De rechtbank oordeelde dat de door eiseres aangedragen grieven niet konden leiden tot een gegrondverklaring van het beroep, omdat de regelgeving geen steun bood voor haar standpunt. De rechtbank verklaarde het beroep ongegrond, waarmee het besluit van verweerder in stand bleef. Eiseres had geen recht op een lagere premie, omdat de nabetalingen wel degelijk relevant waren voor de berekening van de gedifferentieerde WAO-premie.

Uitspraak

Premiedifferentiatie. Basis kasstelsel.
ARRONDISSEMENTSRECHTBANK TE UTRECHT
Reg. nr: SBR 98/656
UITSPRAAK van de arrondissementsrechtbank te Utrecht, meervoudige kamer voor de behandeling van bestuursrechtelijke zaken, in het geding tussen:
A. BV te B,
e i s e r e s,
en
het bestuur van het Landelijk instituut sociale verzekeringen,
gevestigd te Amsterdam
v e r w e e r d e r.
1. VERLOOP VAN DE PROCEDURE.
Bij besluit van 19 februari 1998 heeft verweerder de bezwaren van eiseres, gericht tegen het besluit van 5 september 1997, waarbij eiseres is medegedeeld dat de voor haar vastgestelde gedifferentieerde premie ingevolge de Wet op de arbeidsongeschiktheidsverzekering (WAO) voor 1998 1,09% bedraagt, ongegrond verklaard.

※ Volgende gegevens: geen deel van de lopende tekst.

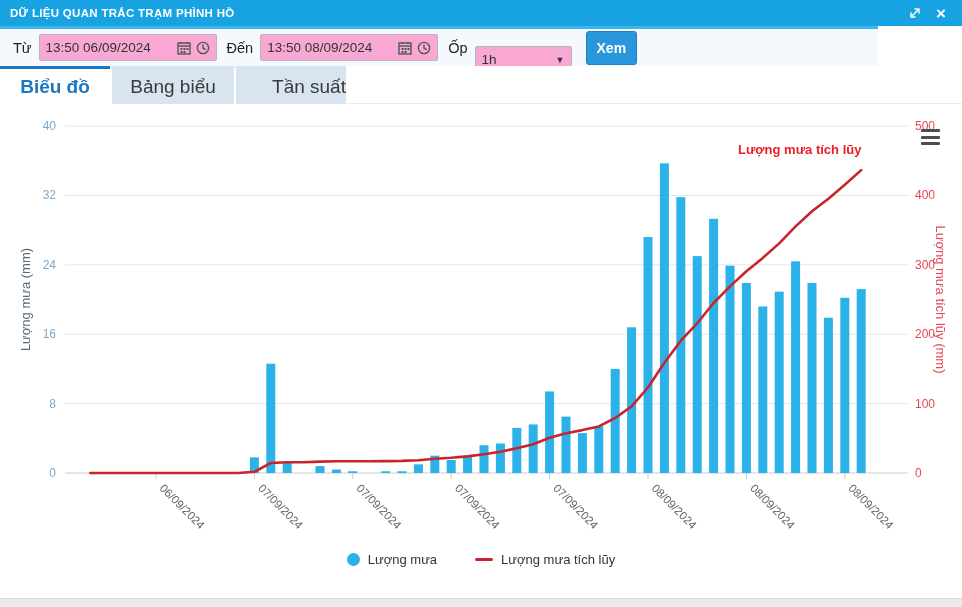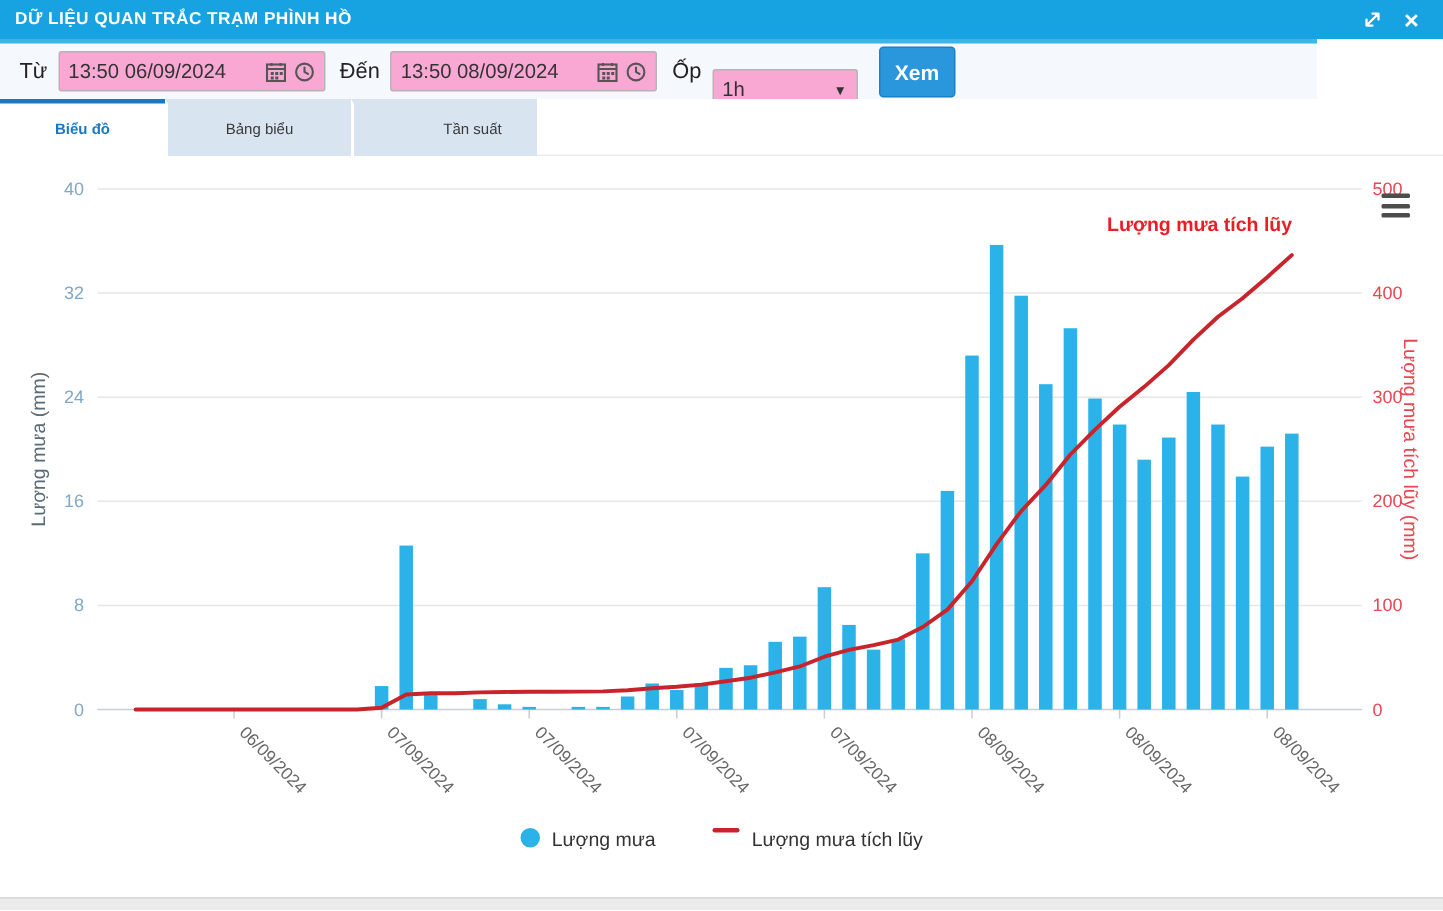"Biểu đồ" .tab { font-size: 10px -> 19px }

Eiseres heeft op 27 maart 1998 tegen dit besluit beroep ingesteld.
Verweerder heeft op 3 juni 1998 afschriften van op de zaak betrekking hebbende stukken aan de rechtbank toegezonden en een verweerschrift ingediend.
Het beroep is behandeld ter zitting van de rechtbank op 20 juni 2000, alwaar eiseres is verschenen bij Z, P & O Coördinator werkzaam bij eiseres en alwaar verweerder zich heeft doen vertegenwoordigen door mr. L.M. Kos, juridisch medewerker bij Sfb uitvoeringsorganisatie te Amsterdam.
2. OVERWEGINGEN.
Bij besluit van 5 september 1997 heeft verweerder eiseres bericht dat zij op grond van de op 1 januari 1998 in werking getreden Wet premiedifferentiatie en marktwerking bij arbeidsongeschiktheidverzekeringen Stb. 1997, 175 (Wet Pemba) als grote werkgever wordt aangemerkt en dat voor haar het gedifferentieerde premiepercentage voor de WAO over 1998 is vastgesteld op 1,09 %. Hierbij is verweerder, onder toevoeging van een overzicht per werknemer, ervan uitgegaan dat over het jaar 1996 een bedrag van f. 272.393,60 aan arbeidsongeschiktheidsuitkeringen aan eiseres moet worden toegerekend.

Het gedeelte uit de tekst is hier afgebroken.